This work proposes a stable subgridding method for SBP-SAT FDTD that eliminates the need for domain decomposition or multi-block structures, which traditionally lead to high computational complexity and domain fragmentation. By designing embedding-aware projection SBP operators together with compatible SAT boundary conditions, the approach enables direct coupling between fine and coarse grids within a single computational domain. This strategy avoids auxiliary blocks or explicit domain partitioning, substantially reducing the number of SAT interfaces while preserving long-term numerical stability and enhancing interfacial accuracy. Numerical experiments demonstrate that the proposed method outperforms existing approaches in terms of computational efficiency, solution accuracy, and topological flexibility.

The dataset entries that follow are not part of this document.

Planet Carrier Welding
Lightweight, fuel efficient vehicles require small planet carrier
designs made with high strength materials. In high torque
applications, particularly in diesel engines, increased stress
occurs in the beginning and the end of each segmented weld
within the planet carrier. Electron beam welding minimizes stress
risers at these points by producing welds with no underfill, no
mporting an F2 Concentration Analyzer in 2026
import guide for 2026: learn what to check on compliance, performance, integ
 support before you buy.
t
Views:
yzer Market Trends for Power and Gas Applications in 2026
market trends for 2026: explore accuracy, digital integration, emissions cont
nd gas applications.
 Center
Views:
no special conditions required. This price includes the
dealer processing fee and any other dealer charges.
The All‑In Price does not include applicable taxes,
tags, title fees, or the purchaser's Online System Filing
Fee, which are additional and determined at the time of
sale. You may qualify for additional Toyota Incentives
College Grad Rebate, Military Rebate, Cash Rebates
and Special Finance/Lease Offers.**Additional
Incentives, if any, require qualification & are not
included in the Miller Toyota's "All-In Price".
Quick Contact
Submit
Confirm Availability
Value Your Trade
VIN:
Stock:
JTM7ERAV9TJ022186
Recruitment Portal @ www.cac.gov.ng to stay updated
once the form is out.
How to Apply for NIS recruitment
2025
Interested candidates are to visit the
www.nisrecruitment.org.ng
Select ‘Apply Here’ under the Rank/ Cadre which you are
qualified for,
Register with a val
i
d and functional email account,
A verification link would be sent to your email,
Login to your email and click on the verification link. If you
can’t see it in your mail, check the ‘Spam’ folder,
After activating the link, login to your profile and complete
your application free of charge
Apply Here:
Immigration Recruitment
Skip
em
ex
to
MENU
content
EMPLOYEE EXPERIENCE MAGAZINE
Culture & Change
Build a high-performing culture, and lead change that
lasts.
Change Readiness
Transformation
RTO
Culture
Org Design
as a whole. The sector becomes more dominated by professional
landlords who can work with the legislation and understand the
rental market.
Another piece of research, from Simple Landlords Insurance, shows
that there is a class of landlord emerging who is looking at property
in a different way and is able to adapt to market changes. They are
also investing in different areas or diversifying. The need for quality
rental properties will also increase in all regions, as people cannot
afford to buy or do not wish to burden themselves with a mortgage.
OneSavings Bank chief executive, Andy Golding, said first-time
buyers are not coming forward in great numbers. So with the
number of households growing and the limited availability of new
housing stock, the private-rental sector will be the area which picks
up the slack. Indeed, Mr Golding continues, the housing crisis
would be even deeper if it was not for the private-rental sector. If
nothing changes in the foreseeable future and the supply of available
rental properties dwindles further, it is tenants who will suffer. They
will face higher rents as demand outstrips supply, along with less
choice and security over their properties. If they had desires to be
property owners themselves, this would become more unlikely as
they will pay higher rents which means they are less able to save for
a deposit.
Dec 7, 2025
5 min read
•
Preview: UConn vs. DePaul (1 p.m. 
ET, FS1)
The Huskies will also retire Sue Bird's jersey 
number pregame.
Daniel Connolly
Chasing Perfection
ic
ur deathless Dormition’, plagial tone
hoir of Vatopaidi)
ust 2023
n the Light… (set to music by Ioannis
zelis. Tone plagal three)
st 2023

A provably stable summation-by-parts simultaneous approximation term (SBP-SAT) finite-difference time-domain (FDTD) subgridding method without region split is proposed. By designing projection SBP operators tailored for embedded topological features and deriving the corresponding SAT boundary conditions, this approach guarantees long-time stability through discrete energy analysis. Unlike conventional SBP-SAT FDTD subgridding techniques that rely on aligned or multi-block configurations, the proposed method enables a direct coupling between an internal refined region and a single surrounding coarse-grid domain without introducing auxiliary blocks or causing domain fragmentation. Numerical results validate the efficiency, accuracy, and topological flexibility of the proposed method. Compared with existing multi-block SBP-SAT methods, this method effectively reduces computational complexity by minimizing SAT boundary conditions and improves calculation accuracy near grid interfaces.